= DATA LISTING =
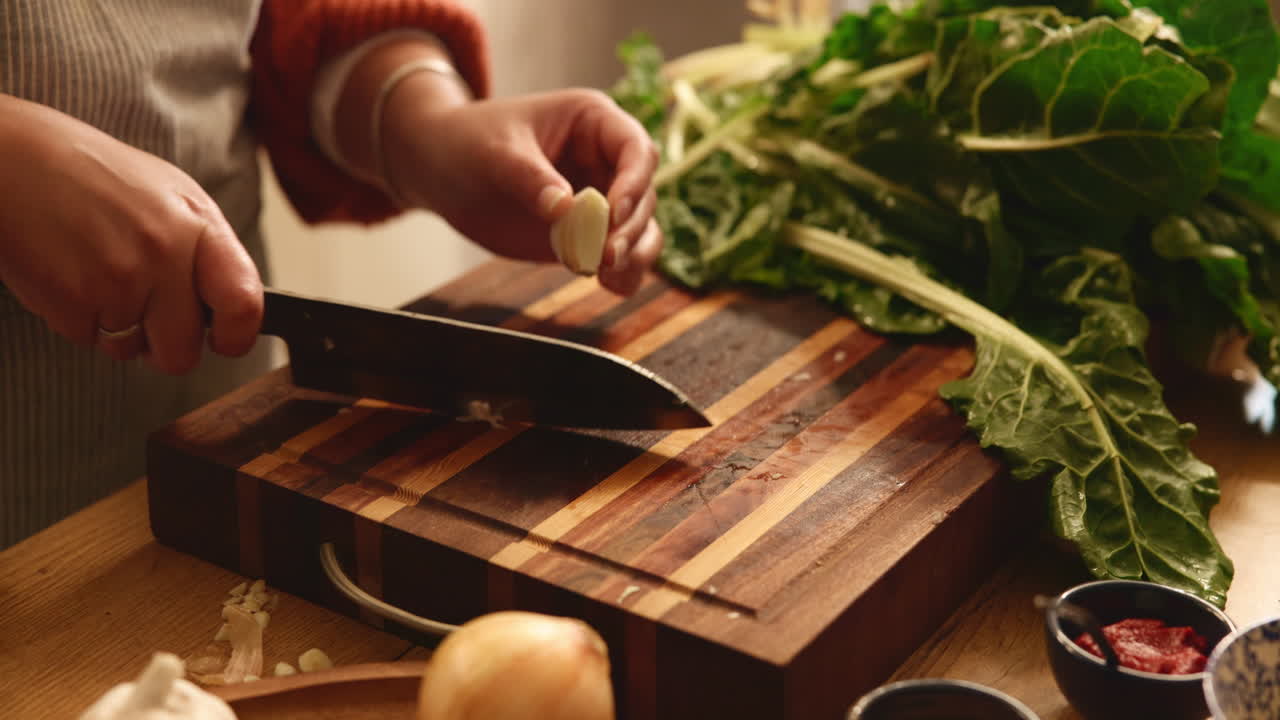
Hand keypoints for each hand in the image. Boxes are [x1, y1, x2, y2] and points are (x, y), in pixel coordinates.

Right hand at [0, 95, 262, 373]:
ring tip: (101, 277)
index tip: (225, 341)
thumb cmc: (95, 175)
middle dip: (166, 345)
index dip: (237, 336)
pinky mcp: (70, 303)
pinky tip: (72, 277)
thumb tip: (232, 308)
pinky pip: (90, 341)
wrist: (12, 160)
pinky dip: (81, 320)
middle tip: (148, 314)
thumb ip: (209, 252)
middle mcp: (162, 255)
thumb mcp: (172, 195)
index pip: (242, 303)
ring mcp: (116, 282)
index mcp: (196, 226)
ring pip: (132, 350)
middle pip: (183, 351)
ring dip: (119, 330)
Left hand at [382, 87, 661, 295]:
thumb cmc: (466, 143)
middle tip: (604, 255)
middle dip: (629, 228)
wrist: (439, 169)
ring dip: (634, 255)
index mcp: (593, 122)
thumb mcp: (494, 154)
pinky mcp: (587, 233)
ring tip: (608, 278)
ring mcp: (599, 198)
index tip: (612, 216)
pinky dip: (623, 273)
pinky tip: (611, 288)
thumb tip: (567, 209)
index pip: (635, 149)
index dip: (633, 183)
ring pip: (641, 228)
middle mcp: (606, 160)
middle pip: (643, 194)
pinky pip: (620, 254)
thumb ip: (531, 180)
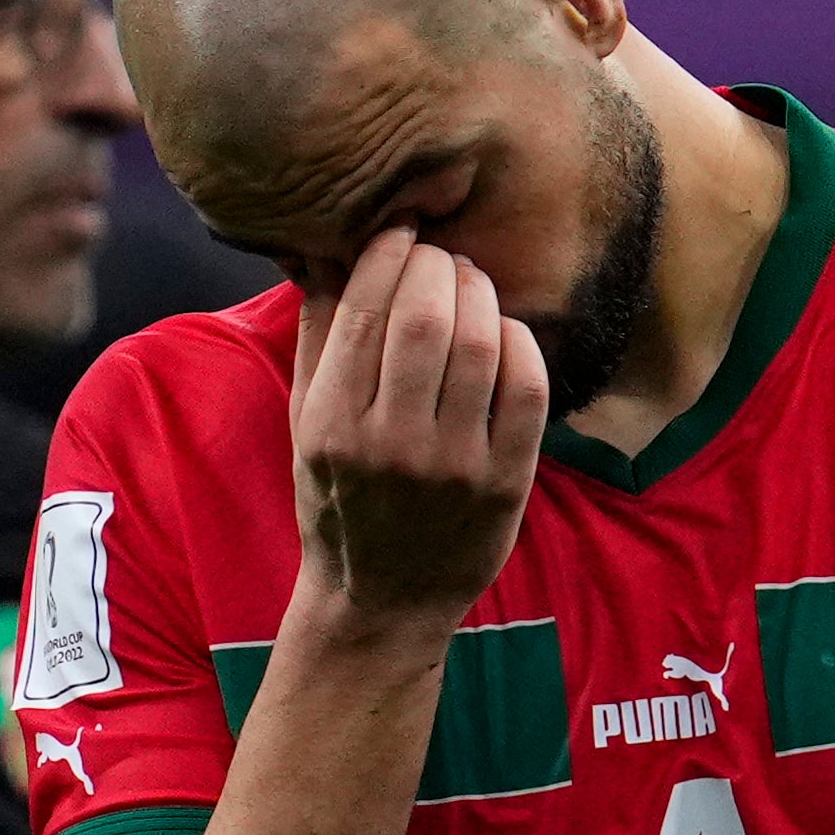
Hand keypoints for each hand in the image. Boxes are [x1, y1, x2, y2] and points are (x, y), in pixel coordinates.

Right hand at [288, 231, 546, 644]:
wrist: (382, 600)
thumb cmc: (339, 500)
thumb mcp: (306, 425)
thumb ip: (318, 340)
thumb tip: (333, 252)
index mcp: (332, 422)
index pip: (367, 309)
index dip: (390, 254)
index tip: (401, 234)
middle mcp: (390, 443)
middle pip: (427, 316)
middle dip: (438, 267)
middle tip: (440, 260)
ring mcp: (453, 466)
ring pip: (481, 344)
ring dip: (481, 296)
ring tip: (472, 287)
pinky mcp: (505, 483)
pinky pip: (528, 390)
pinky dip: (520, 345)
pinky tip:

= YOUR GOAL =
Pictures are to be excluded; everything else in the records must be reproduced exactly.

= PROBLEM SOLUTION =
Hand keypoints for each hand in the image. Boxes are [x1, y1, x2, y2] and points are (x, y), in pixel coordinates.

Right hand at [0, 95, 262, 373]:
ring tip: (101, 277)
index tip: (225, 341)
thumb cmc: (95, 175)
middle dip: (166, 345)
index dip: (237, 336)
pinky mcp: (70, 303)
pinky tip: (72, 277)
thumb tip: (232, 308)
pinky pip: (90, 341)
wrist: (12, 160)
pinky dip: (81, 320)
middle tip: (148, 314)
thumb ip: (209, 252)
middle mcp: (162, 255)
thumb mcp: (172, 195)
index pip: (242, 303)
ring mcp: (116, 282)
index mcp: (196, 226)
ring pip: (132, 350)
middle pip: (183, 351)
ring dip: (119, 330)
Left hand at [382, 87, 661, 295]:
thumb cmc: (466, 143)
middle tip: (604, 255)
middle dip: (629, 228)
wrist: (439, 169)
ring dip: (634, 255)
index mcp: (593, 122)
thumb mcp: (494, 154)
pinky mcp: (587, 233)
ring tip: (608, 278)
ring mcp: (599, 198)
index tip: (612, 216)
pinky dip: (623, 273)
pinky tip: (611, 288)
thumb tip: (567, 209)
index pip: (635, 149)
index dip: (633, 183)
ring pip: (641, 228)
middle mcp: (606, 160)
middle pip: (643, 194)
pinky pip: (620, 254)
thumb ip: (531, 180)
Hand keypoints for each hand in the image. Boxes are [x1, y1, x2, y2] and points are (x, y), in pixel coordinates.

Right hand at [288, 231, 546, 644]:
wrist: (382, 600)
thumb cmc: (339, 500)
thumb mcp: (306, 425)
thumb ip: (318, 340)
thumb tip: (333, 252)
index mcp: (332, 422)
index pip: (367, 309)
index dip: (390, 254)
index tip: (401, 234)
middle mcp: (390, 443)
middle pip: (427, 316)
middle dip: (438, 267)
middle tip: (440, 260)
ring mcp: (453, 466)
ring pip: (481, 344)
ring dip: (481, 296)
ring tip: (472, 287)
pinky mcp: (505, 483)
pinky pip: (528, 390)
pinky dip: (520, 345)
pinky tip:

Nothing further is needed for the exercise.